Sebagai bagian dari aksi ini, Clop berhasil mencuri data karyawan dari berbagai perusahaan, termasuk informasi pribadi eksekutif, dan menggunakannya untuk mengirim email serta komunikasi mengancam lainnya kepada karyawan senior sebagai bagian dari tuntutan tebusan jutaan dolar untuk menghapus data alih-alih mempublikasikannya.
Oracle berusaha cepat untuk memperbaiki kerentanan tersebut pada awal Oktober, namun Clop sudah lebih dulu mengeksploitasinya untuk mencuri data dari rumah sakit dan grup layanan kesehatan, perusahaan media seperti The Washington Post, serta universitas seperti University of Pennsylvania (lihat di bawah).

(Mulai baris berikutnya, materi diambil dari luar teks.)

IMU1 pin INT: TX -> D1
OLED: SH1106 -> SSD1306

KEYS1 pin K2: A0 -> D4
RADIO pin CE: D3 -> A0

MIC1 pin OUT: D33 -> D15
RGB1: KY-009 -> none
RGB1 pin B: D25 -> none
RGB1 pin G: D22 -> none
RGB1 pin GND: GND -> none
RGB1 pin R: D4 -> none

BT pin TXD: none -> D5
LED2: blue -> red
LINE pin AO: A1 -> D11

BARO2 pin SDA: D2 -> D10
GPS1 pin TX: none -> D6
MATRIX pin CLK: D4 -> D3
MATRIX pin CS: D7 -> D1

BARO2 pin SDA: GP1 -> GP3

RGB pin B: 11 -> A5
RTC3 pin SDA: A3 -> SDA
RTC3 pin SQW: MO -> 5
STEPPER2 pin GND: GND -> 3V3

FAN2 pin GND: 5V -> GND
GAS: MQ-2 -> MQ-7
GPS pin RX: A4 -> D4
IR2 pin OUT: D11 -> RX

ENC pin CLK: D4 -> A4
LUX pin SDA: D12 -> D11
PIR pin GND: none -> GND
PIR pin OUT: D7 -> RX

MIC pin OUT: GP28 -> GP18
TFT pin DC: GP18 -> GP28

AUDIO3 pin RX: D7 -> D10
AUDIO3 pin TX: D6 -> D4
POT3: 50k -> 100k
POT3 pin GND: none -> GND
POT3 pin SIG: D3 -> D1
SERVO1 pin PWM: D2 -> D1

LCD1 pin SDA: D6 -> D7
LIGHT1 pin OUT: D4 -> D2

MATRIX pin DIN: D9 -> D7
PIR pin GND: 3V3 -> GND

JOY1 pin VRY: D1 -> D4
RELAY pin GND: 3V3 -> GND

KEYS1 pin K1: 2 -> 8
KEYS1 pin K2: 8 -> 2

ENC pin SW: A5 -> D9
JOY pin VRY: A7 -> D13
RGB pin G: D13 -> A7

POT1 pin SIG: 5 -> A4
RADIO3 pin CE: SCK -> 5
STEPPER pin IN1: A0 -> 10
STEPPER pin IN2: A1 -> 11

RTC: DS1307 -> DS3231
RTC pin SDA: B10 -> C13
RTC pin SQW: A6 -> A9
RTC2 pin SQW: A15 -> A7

Pembobolan di Lingkungan Universitas
University of Pennsylvania mengumumkan secara publik sebuah pembobolan data pada awal November yang terjadi pada akhir Oktober, berdampak pada data pribadi—sebagian berusia bertahun-tahun bahkan berpuluh tahun—milik mahasiswa, alumni, dan donor. Data tersebut juga mencakup dokumen internal universitas dan beberapa informasi keuangan. Insiden ini merupakan hasil serangan phishing; peretas mengirimkan email massal kepada mahasiswa dan alumni yang menggambarkan Penn sebagai “woke” dan menyatakan bahwa sekolah tersebut memprioritaskan “penerimaan berdasarkan legasi, donor, dan penerima affirmative action yang tidak memenuhi kualifikasi.” Namun, The Verge melaporkan bahwa pada akhirnya motif peretas mungkin bersifat finansial.
Harvard menyatakan dalam pernyataan November bahwa sistem kantor Alumni Affairs and Development mereka dibobol melalui “serangan phishing berbasis telepon.” Insiden ini melibatkan informasi pribadi alumni, pasangan mereka, donor Harvard, orang tua mahasiswa kini dan sebelumnya, beberapa mahasiswa aktif, serta sebagian staf dan fakultas. Data yang terpapar mencakup alamat email, nomor telepon, alamat fisik, catatan kehadiran acara, informasi tentang donasi ke universitas, serta detail penggalangan dana lainnya. Princeton University terkena serangan serupa pada bulan yang sama, meskipun cakupan data yang terdampak tampaknya lebih terbatas.